Other possible innovations
There are a number of other innovations that could also, in my view, help improve the REF. The current format of the REF could be simplified, the research environment statement could be populated (particularly in science disciplines) with the responsible metrics highlighted by the Wilsdon review, automatically generated by HESA. Data could be collated and linked to the RCUK systems (such as the unpopular ResearchFish, or its offspring) in a more automated way. The portability of Impact could also be looked at, to ensure that when academics do move, both universities have an incentive to capture the impact activities of that member of staff. Many really important impacts of academic research were lost completely to the sector in REF2014 due to staff movement (driven ironically by the REF transfer market).
The REF could also be made much more forward-looking by allowing QR calculations to be calculated on current staffing levels, rather than historic ones, even when the performance measurement are inevitably historic. This would help to encourage growth and vibrancy, and allow institutions to plan more easily. A lot of relatively small innovations, would reduce the overall workload in REF preparation, without impacting on its resolution or accuracy.
Stern has a difficult challenge ahead in terms of navigating the many disparate views it is likely to get from the sector. We are, after all, very diverse organisations and rather than embracing and celebrating this diversity, we all like to compete in a ‘one size-fits-all’ REF process and then boast about our results, spinning for all its worth (which we all deny of course).

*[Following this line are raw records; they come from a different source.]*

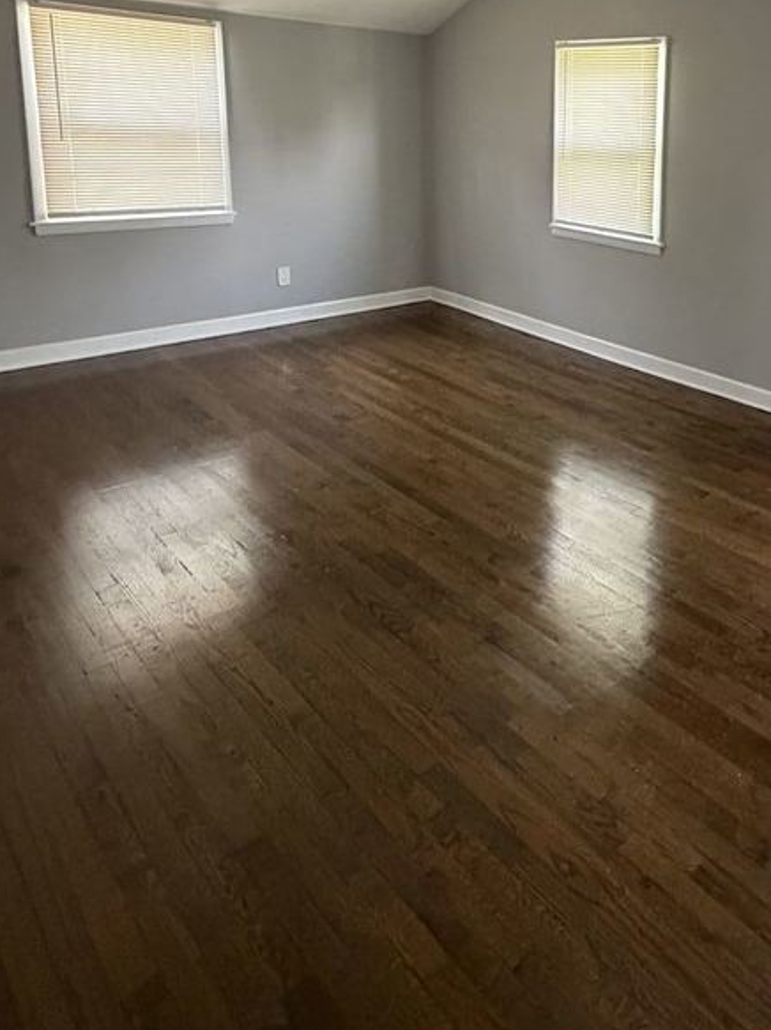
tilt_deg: -9.9
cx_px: 709
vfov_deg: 63.3
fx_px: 773
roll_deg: -4.2
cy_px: 255
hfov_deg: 47.1
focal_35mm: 26
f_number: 2.2
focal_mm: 2.22
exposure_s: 1/60
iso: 640
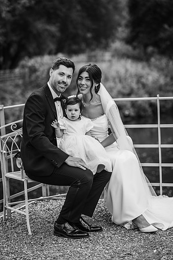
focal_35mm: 85
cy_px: 130
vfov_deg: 23.9
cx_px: 86
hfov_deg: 16.0
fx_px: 614
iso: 100
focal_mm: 85
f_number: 2.2
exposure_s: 1/1000
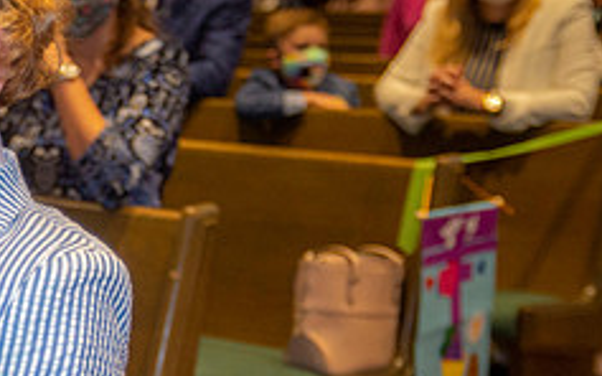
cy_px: 325
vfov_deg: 11.6
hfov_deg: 17.8
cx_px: -94
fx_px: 1837
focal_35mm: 112
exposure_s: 1/125
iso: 1600
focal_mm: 45
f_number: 4.5
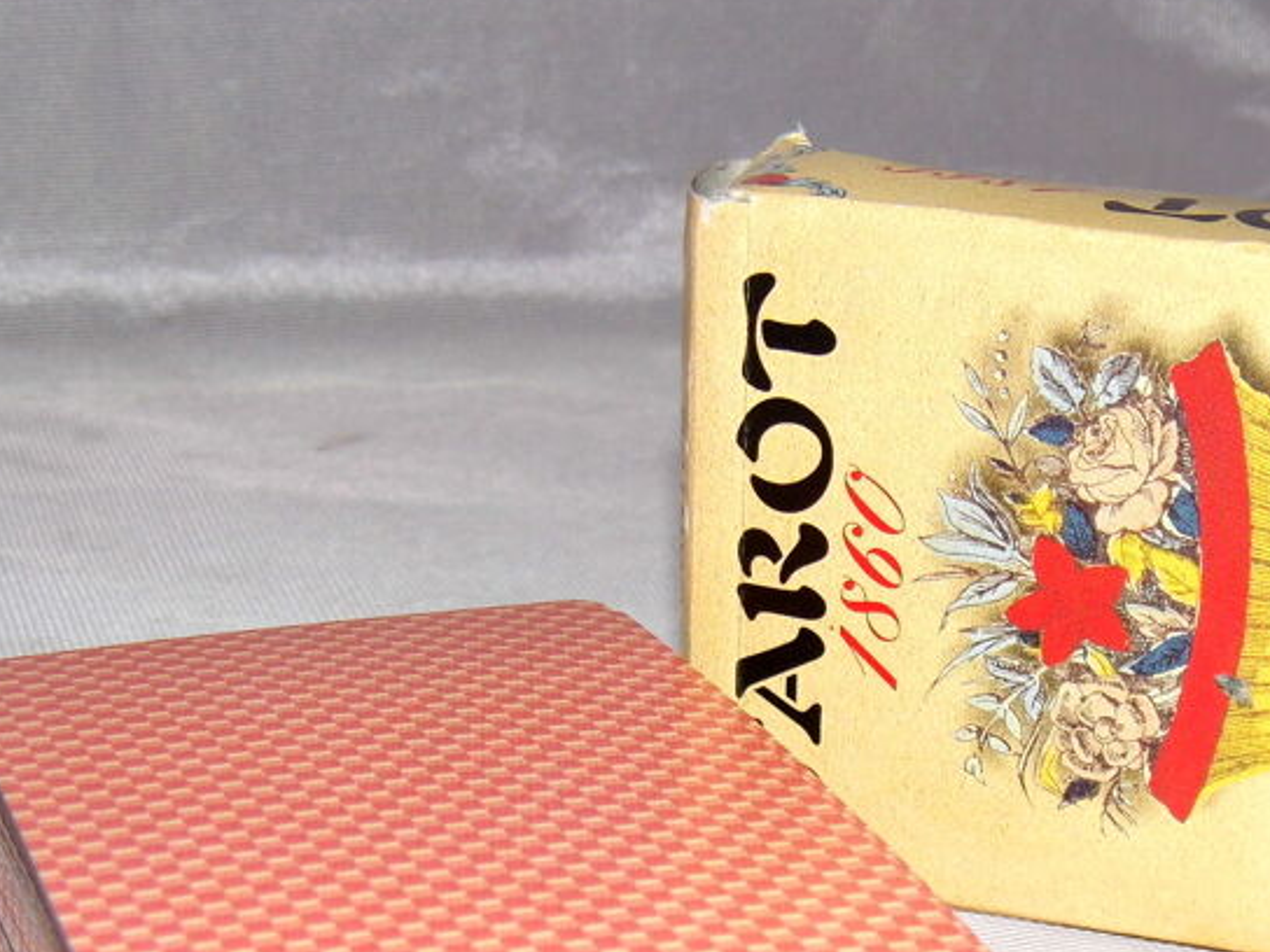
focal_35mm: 79
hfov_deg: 24.5
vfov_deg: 18.4
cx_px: 943
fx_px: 2898
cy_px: 859
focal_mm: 7.7
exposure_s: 1/60
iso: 100
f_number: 3.5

The final thing that is perhaps worth saying is that the Stern consultation, like so many other recent reports, is quite insular and inward-facing. It feels as if the UK is all alone in grappling with how to evaluate research quality. One final hope I have, therefore, is that an international comparative analysis of other evaluation procedures and funding mechanisms could form part of the review. While the UK has wholeheartedly adopted an institutionalised national research evaluation, other countries have rejected such a model, and we should at least consider some really radical alternatives from other vibrant academic systems, or more revolutionary innovations to the REF than might come from the consultation.